▸ Given passage:
* * * * * * * * *
At its Conference on February 20, 2015, the Court will consider petitions seeking review of issues such as tour-guide licensing requirements under the First Amendment, state laws banning false political speech, and mandatory minimum sentences under the Eighth Amendment.

This edition of “Petitions to watch” features petitions raising issues that Tom has determined to have a reasonable chance of being granted, although we post them here without consideration of whether they present appropriate vehicles in which to decide those issues.  Our policy is to include and disclose all cases in which Goldstein & Russell, P.C., whose attorneys contribute to this blog in various capacities, represents either a party or an amicus in the case, with the exception of the rare cases in which Goldstein & Russell represents the respondent(s) but does not appear on the briefs in the case.

14-619

Issue(s): Whether the Federal Circuit has erred in blocking all appellate review of United States Patent & Trademark Office (USPTO) decisions made under 35 U.S.C. §§ 312 and 315, when the only limit in the statute is in Section 314, which is expressly limited to decisions made “under this section” – thus giving the USPTO complete and unreviewable authority under these two sections to reject assertions that the agency previously erred in granting patents.
* * * * * * * * *
▸ Data block:
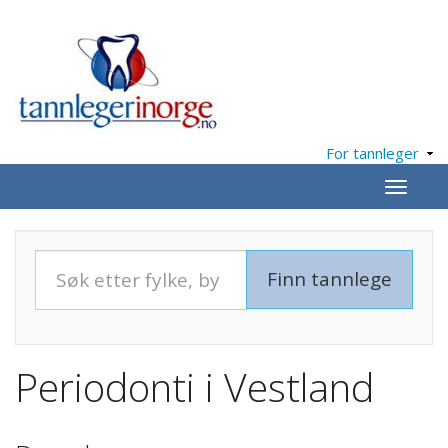
For tannleger
Meny
Periodonti i Vestland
* * * * * * * * *
▸ What this task involves: Retype the whole "Petitions to watch" passage word for word. This data was taken from a different source.

▸ Output for this task:
At its Conference on February 20, 2015, the Court will consider petitions seeking review of issues such as tour-guide licensing requirements under the First Amendment, state laws banning false political speech, and mandatory minimum sentences under the Eighth Amendment.

This edition of “Petitions to watch” features petitions raising issues that Tom has determined to have a reasonable chance of being granted, although we post them here without consideration of whether they present appropriate vehicles in which to decide those issues.  Our policy is to include and disclose all cases in which Goldstein & Russell, P.C., whose attorneys contribute to this blog in various capacities, represents either a party or an amicus in the case, with the exception of the rare cases in which Goldstein & Russell represents the respondent(s) but does not appear on the briefs in the case.

14-619

Issue(s): Whether the Federal Circuit has erred in blocking all appellate review of United States Patent & Trademark Office (USPTO) decisions made under 35 U.S.C. §§ 312 and 315, when the only limit in the statute is in Section 314, which is expressly limited to decisions made “under this section” – thus giving the USPTO complete and unreviewable authority under these two sections to reject assertions that the agency previously erred in granting patents.